DATA LISTING |
.....

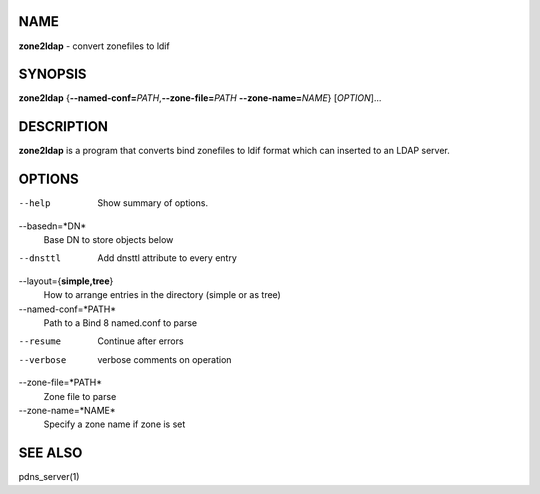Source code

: NAME
====

**zone2ldap** - convert zonefiles to ldif

SYNOPSIS
========

**zone2ldap** {**--named-conf=**\ *PATH*,\ **--zone-file=**\ *PATH*
**--zone-name=**\ *NAME*} [*OPTION*]...

DESCRIPTION
===========

**zone2ldap** is a program that converts bind zonefiles to ldif format
which can inserted to an LDAP server.

OPTIONS
=======

--help
    Show summary of options.
--basedn=*DN*
    Base DN to store objects below
--dnsttl
    Add dnsttl attribute to every entry
--layout={**simple,tree**}
    How to arrange entries in the directory (simple or as tree)
--named-conf=*PATH*
    Path to a Bind 8 named.conf to parse
--resume
    Continue after errors
--verbose
    verbose comments on operation
--zone-file=*PATH*
    Zone file to parse
--zone-name=*NAME*
    Specify a zone name if zone is set

SEE ALSO
========

pdns\_server(1)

.....

HOW TO COMPLETE THIS TASK |
Please copy each line of the material that contains the word "ldif".

TASK ANSWER |
**zone2ldap** - convert zonefiles to ldif
**zone2ldap** is a program that converts bind zonefiles to ldif format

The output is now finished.